▶ [THE TASK]: What is needed is an exact copy of the records below, with the pictures left out.

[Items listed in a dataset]
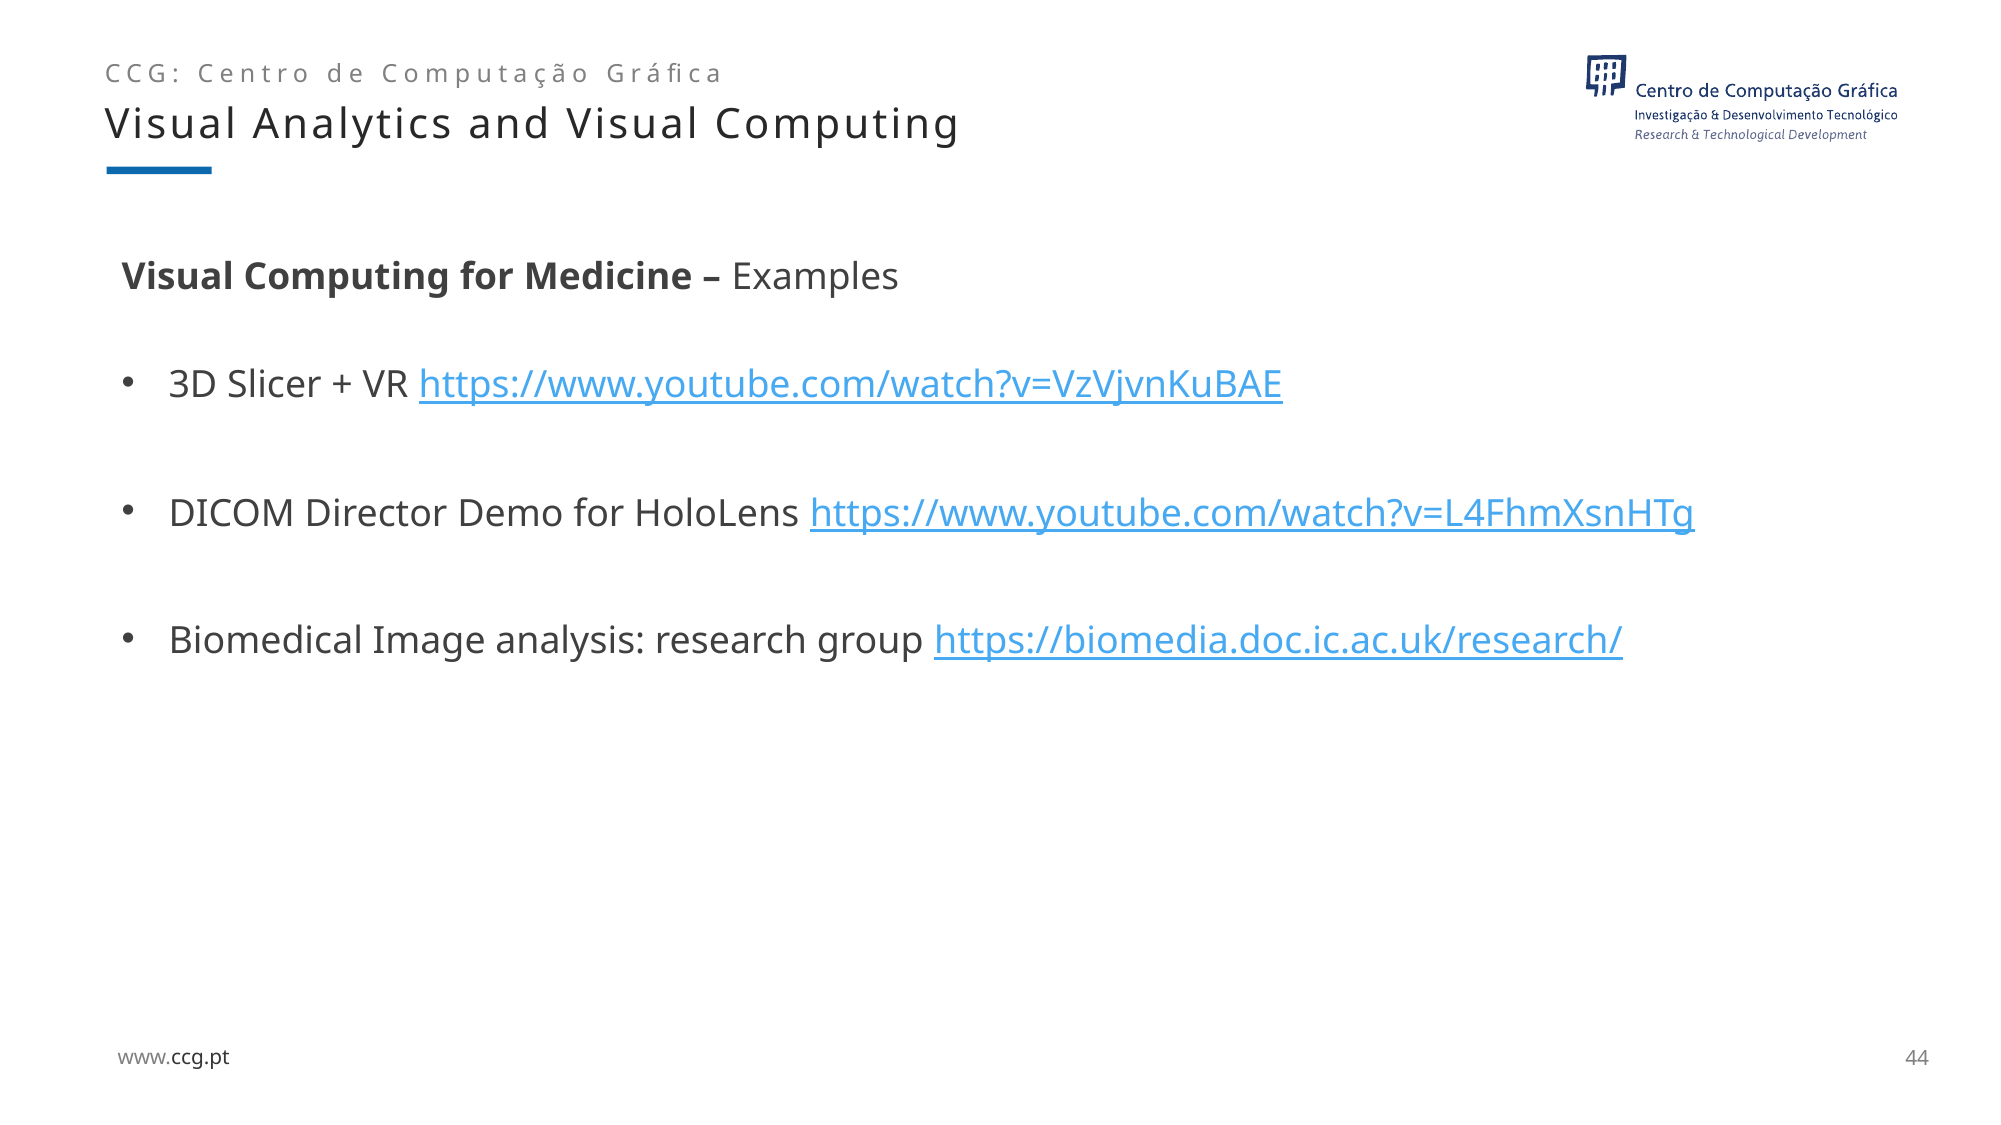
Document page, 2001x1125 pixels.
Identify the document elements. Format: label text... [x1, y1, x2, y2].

list 3D Slicer + VR https://www.youtube.com/watch?v=VzVjvnKuBAE DICOM Director Demo for HoloLens https://www.youtube.com/watch?v=L4FhmXsnHTg Biomedical Image analysis: research group https://biomedia.doc.ic.ac.uk/research/ [106, 353, 1882, 1027]
slide_number 44 [1881, 1026, 1953, 1091]
title Visual Computing for Medicine – Examples [106, 249, 1882, 305]
list Visual Analytics and Visual Computing [104, 102, 1538, 153]
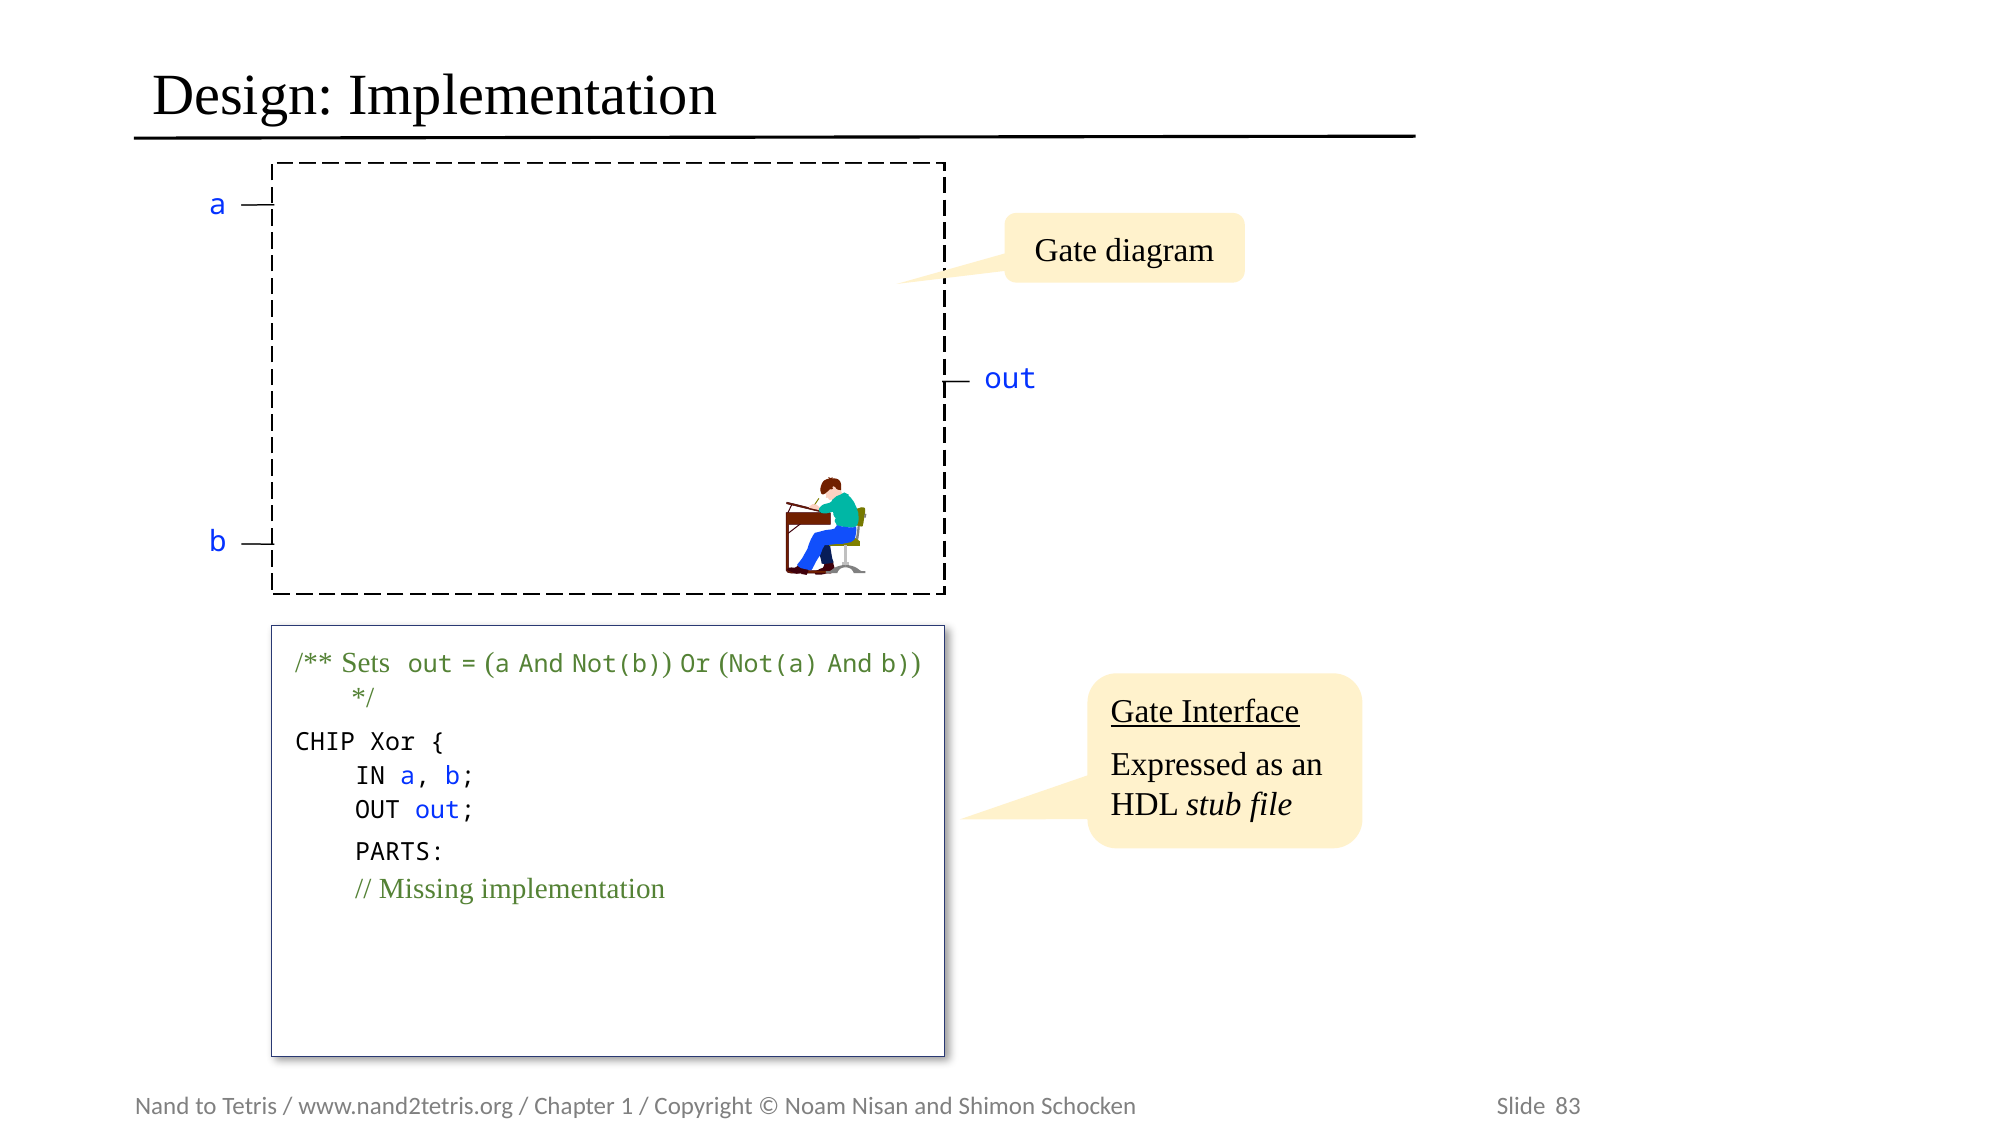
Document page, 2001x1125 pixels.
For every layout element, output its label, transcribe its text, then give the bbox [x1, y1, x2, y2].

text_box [128, 164, 1073, 588]
text_box Gate diagram [1073, 212, 1246, 284]
text_box /** Sets out = (a And Not(b)) Or (Not(a) And b)) */ CHIP Xor { IN a, b; OUT out; PARTS: // Missing implementation [271, 625, 945, 1057]
text_box [271, 588, 945, 595]
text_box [785, 477, 869, 577]
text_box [312, 163, 947, 546]
text_box Gate Interface Expressed as an HDL stub file [959, 672, 1363, 849]
title Design: Implementation [137, 48, 1417, 144]
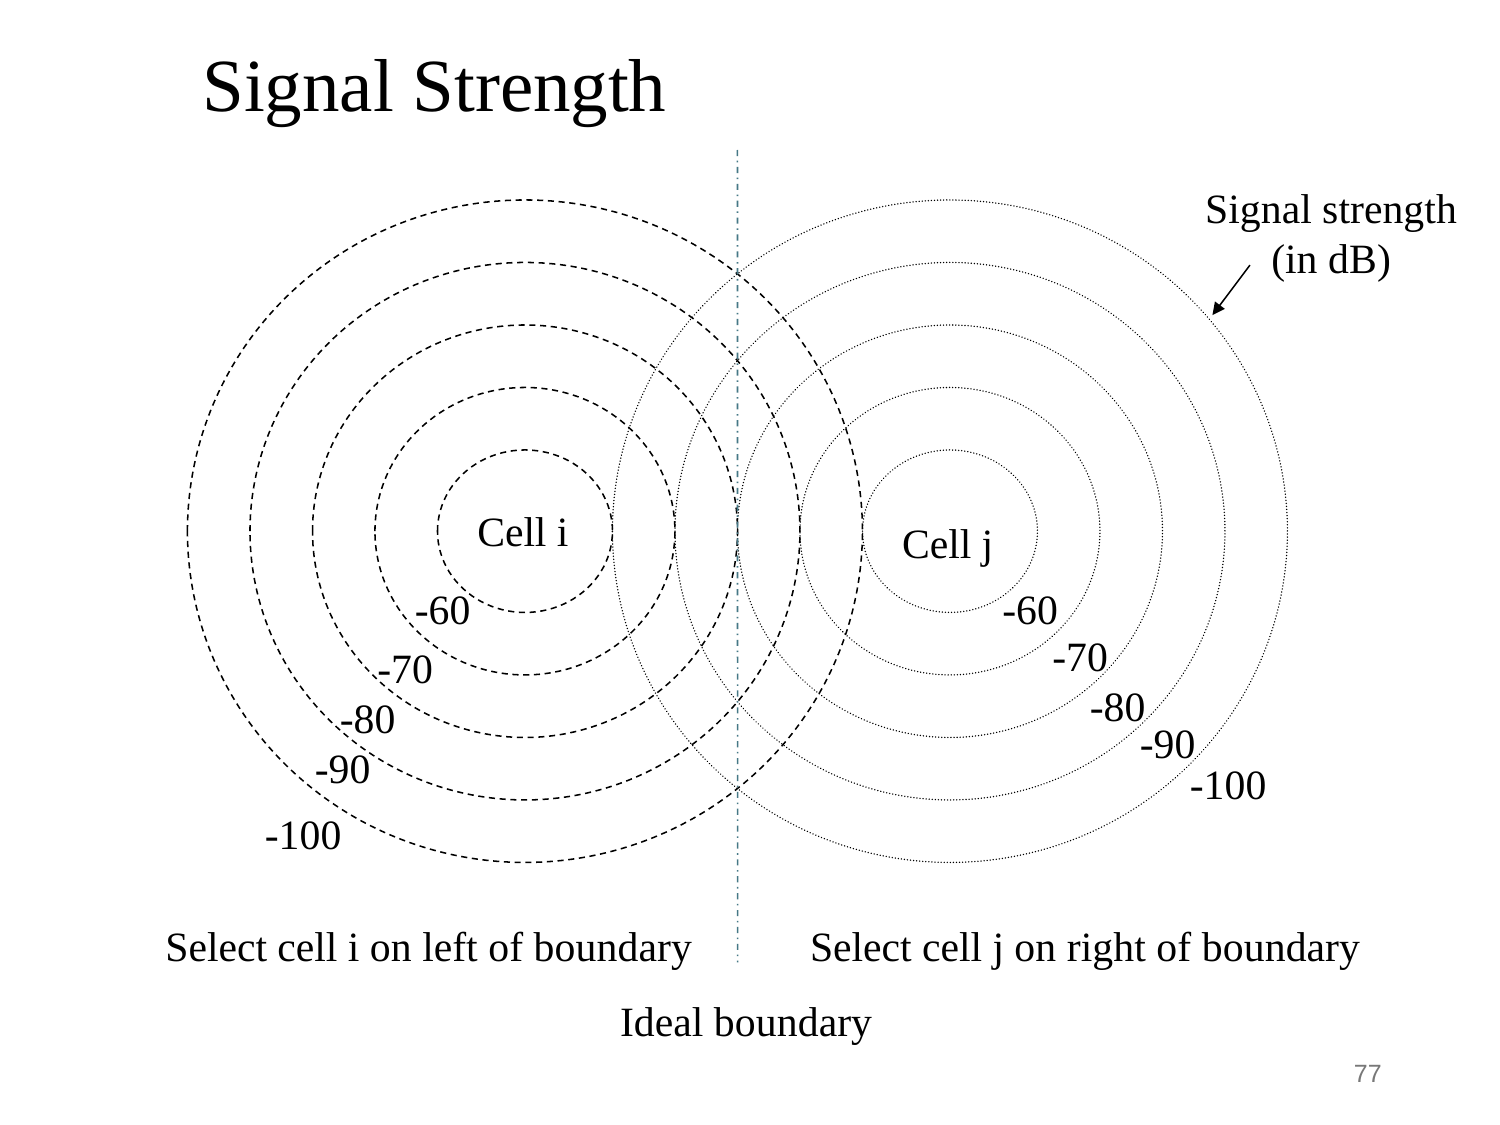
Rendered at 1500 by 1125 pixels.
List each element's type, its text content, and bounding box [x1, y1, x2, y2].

text_box -100 [249, 800, 363, 865]
text_box -100 [1175, 750, 1300, 815]
text_box Ideal boundary [592, 987, 900, 1053]
slide_number 77 [1059, 1042, 1397, 1103]
text_box -60 [399, 575, 500, 640]
text_box Select cell i on left of boundary [125, 912, 734, 978]
text_box Signal strength (in dB) [1187, 174, 1475, 290]
text_box -60 [987, 575, 1113, 640]
text_box Cell i [462, 497, 588, 563]
text_box -80 [1074, 672, 1200, 738]
text_box -90 [299, 734, 388, 800]
text_box Select cell j on right of boundary [783, 912, 1388, 978]
text_box [1212, 265, 1251, 316]
title Signal Strength [187, 24, 1463, 150]
text_box -90 [1125, 709, 1250, 775]
text_box -70 [362, 634, 463, 700]
text_box [187, 199, 737, 863]
text_box -70 [1037, 622, 1163, 688]
text_box -80 [324, 684, 425, 750]
text_box [612, 199, 1288, 863]
text_box Cell j [887, 509, 1025, 575]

▶ [RESPONSE TO THE TASK]:
Document page, 2001x1125 pixels.
Identify the document elements. Format: label text... [x1, y1, x2, y2].

list 3D Slicer + VR https://www.youtube.com/watch?v=VzVjvnKuBAE DICOM Director Demo for HoloLens https://www.youtube.com/watch?v=L4FhmXsnHTg Biomedical Image analysis: research group https://biomedia.doc.ic.ac.uk/research/ [106, 353, 1882, 1027]
slide_number 44 [1881, 1026, 1953, 1091]
title Visual Computing for Medicine – Examples [106, 249, 1882, 305]
list Visual Analytics and Visual Computing [104, 102, 1538, 153]
Document page, 2001x1125 pixels.
For every layout element, output its label, transcribe its text, then give the bbox [x1, y1, x2, y2].

text_box [128, 164, 1073, 588]
text_box Gate diagram [1073, 212, 1246, 284]
text_box /** Sets out = (a And Not(b)) Or (Not(a) And b)) */ CHIP Xor { IN a, b; OUT out; PARTS: // Missing implementation [271, 625, 945, 1057]
text_box [271, 588, 945, 595]
text_box [785, 477, 869, 577]
text_box [312, 163, 947, 546]
text_box Gate Interface Expressed as an HDL stub file [959, 672, 1363, 849]
title Design: Implementation [137, 48, 1417, 144]
Rendered at 1500 by 1125 pixels.
List each element's type, its text content, and bounding box [x1, y1, x2, y2].

text_box -100 [249, 800, 363, 865]
text_box -100 [1175, 750, 1300, 815]
text_box Ideal boundary [592, 987, 900, 1053]
slide_number 77 [1059, 1042, 1397, 1103]
text_box -60 [399, 575, 500, 640]
text_box Select cell i on left of boundary [125, 912, 734, 978]
text_box Signal strength (in dB) [1187, 174, 1475, 290]
text_box -60 [987, 575, 1113, 640]
text_box Cell i [462, 497, 588, 563]
text_box -80 [1074, 672, 1200, 738]
text_box -90 [299, 734, 388, 800]
text_box Select cell j on right of boundary [783, 912, 1388, 978]
text_box [1212, 265, 1251, 316]
title Signal Strength [187, 24, 1463, 150]
text_box -90 [1125, 709, 1250, 775]
text_box -70 [362, 634, 463, 700]
text_box [187, 199, 737, 863]
text_box -70 [1037, 622, 1163, 688]
text_box -80 [324, 684, 425, 750]
text_box [612, 199, 1288, 863]
text_box Cell j [887, 509, 1025, 575]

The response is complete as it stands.